I picked up one of these that needs some work. Missing a few parts but looks to be a low hour unit. Looking on line there just is not much info about the Titan generators. Anyone have experience with these? Good or bad, just looking for some input. Thanks.


----------



## Handyhiker (Sep 29, 2016)

Had a chance to work on the Titan a little bit. Very confused at the findings. 
1 - The paint on the top of the unit is faded some. There is no doubt it has sat out in the weather for some time. 
2 - The fuel gauge is bad and let water into the fuel tank. The bottom is rusty but not real bad. 
3 - Removed the generator end cover and all the windings and internal parts look new.
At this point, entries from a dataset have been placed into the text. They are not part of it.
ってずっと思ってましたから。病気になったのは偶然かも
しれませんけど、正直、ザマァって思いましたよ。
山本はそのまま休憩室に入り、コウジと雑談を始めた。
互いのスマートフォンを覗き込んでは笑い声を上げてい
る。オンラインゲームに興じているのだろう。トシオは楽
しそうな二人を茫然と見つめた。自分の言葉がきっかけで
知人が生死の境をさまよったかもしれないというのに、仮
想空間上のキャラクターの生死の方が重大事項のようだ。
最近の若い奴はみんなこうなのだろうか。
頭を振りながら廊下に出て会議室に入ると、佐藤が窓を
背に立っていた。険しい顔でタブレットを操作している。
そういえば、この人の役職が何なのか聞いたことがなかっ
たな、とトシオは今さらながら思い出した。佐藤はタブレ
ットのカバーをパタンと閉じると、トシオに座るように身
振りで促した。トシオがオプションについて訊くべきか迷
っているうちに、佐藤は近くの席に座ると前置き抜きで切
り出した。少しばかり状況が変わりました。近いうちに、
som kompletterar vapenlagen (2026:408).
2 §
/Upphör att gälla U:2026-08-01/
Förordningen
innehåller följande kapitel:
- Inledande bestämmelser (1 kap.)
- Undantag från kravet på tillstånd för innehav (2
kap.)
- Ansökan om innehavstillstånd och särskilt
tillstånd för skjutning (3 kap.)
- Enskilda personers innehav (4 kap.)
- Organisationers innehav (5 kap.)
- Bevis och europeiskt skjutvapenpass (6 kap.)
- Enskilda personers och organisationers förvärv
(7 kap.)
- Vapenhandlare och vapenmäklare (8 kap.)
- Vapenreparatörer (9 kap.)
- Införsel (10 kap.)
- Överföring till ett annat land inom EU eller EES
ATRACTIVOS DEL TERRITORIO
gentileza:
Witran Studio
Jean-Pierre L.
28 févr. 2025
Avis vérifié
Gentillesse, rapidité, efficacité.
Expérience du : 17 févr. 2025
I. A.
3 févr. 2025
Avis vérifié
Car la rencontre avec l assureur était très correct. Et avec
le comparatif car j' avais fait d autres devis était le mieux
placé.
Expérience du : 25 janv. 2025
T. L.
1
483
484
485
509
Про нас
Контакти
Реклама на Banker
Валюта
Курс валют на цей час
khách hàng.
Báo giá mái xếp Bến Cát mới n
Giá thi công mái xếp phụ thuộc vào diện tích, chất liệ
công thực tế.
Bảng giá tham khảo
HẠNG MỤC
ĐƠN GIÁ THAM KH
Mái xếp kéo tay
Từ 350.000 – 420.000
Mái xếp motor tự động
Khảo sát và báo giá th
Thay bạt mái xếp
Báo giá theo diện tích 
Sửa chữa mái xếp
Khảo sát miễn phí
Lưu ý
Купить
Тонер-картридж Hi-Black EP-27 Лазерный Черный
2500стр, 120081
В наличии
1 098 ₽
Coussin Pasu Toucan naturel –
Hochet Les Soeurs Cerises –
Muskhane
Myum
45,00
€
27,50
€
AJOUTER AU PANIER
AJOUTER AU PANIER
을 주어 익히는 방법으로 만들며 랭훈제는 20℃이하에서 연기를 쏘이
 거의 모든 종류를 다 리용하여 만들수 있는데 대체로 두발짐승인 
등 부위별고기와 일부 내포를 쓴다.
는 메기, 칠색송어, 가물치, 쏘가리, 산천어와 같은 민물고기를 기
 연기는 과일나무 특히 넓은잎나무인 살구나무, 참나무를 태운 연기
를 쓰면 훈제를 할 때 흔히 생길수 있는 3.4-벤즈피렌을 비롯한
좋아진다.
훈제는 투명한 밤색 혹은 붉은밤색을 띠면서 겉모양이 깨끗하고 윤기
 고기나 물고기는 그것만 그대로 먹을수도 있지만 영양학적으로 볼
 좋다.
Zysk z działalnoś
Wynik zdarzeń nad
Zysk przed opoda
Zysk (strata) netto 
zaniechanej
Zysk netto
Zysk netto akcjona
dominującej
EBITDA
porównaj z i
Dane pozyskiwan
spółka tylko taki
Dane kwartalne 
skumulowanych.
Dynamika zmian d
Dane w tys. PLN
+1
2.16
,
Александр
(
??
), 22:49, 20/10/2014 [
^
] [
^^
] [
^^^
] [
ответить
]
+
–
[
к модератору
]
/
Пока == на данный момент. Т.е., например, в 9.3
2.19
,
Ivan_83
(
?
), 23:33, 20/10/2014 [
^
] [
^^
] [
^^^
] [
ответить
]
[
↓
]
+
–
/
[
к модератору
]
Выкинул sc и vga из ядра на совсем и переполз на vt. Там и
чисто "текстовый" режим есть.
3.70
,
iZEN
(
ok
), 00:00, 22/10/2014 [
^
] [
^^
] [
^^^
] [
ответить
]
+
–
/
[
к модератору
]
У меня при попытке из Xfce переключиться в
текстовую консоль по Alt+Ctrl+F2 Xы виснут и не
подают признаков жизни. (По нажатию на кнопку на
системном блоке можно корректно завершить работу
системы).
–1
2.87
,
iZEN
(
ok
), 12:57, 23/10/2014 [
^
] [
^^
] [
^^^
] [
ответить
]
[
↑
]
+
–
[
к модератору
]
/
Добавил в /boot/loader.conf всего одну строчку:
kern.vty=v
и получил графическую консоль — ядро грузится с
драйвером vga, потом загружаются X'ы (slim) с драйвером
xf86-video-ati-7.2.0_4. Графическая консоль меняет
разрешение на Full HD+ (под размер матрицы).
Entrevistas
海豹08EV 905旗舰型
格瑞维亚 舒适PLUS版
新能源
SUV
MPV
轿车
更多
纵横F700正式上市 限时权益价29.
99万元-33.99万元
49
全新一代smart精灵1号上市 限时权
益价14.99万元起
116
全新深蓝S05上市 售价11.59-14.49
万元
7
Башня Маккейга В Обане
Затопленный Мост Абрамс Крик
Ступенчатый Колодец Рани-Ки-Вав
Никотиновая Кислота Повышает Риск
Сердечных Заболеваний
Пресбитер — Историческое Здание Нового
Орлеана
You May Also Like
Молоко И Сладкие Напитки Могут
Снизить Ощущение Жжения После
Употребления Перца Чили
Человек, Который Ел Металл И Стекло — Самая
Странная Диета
No dirt or dust at all. 
4 - The spark plug is new, never been in a running engine. 
5 - There are no gaskets on the carburetor or adapter plate. The air filter housing is off and the filter element is missing along with mounting bolts and nuts.
6 - There is no oil in the crankcase. 
7 - Removed the valve cover and there is no oil in the head and it all looks new. Like it has never ran. 
8 - The choke vaccum pull off is locked up and won't move. 
9 - The screen tower on the fuel tank valve is gone and the valve is full of junk from the tank. 
10 - There is a T style plug in the generator end with 2 yellow wires that has no place to plug into. There were 2 wires taped in it and run through the vents in the end cover but go nowhere. 
11 - One wire by the low oil senser is unplugged without anything to plug into. 
12 - Pull rope looks new. 
13 - Muffler is missing. 
14 - Fuel tank mounting bolts are missing.
15 - I did check for spark with the plug removed and laying on the engine and it does have it.
These are a few of the findings. This is why it leaves me scratching my head. There is no doubt it has sat outside for some time in the weather. Run time seems like zero. Parts are missing. I just don't know what to make of these findings.


----------



## Handyhiker (Sep 29, 2016)

I did figure out that a capacitor is supposed to plug into the T plug under the generator cover, have to get one ordered as soon as I figure out what one Is needed. I did order some other parts for it.Hope to get it running and check it out from there.


----------



## Handyhiker (Sep 29, 2016)

After looking and playing with the generator, I decided to take the plunge and placed an order for the missing - bad parts. I might be just pissing away a few bucks but have to give it a shot. All the parts ordered are only $70 plus oil and fuel so had to try. The fuel gauge and valve I was able to steal out of an old fuel tank that was cracked. Wait and see when they come and go from there. Fingers crossed.


----------



## thehandyman1957 (Feb 11, 2017)

Everybody's got to have a hobby right? LOL This one will require some love. : )


----------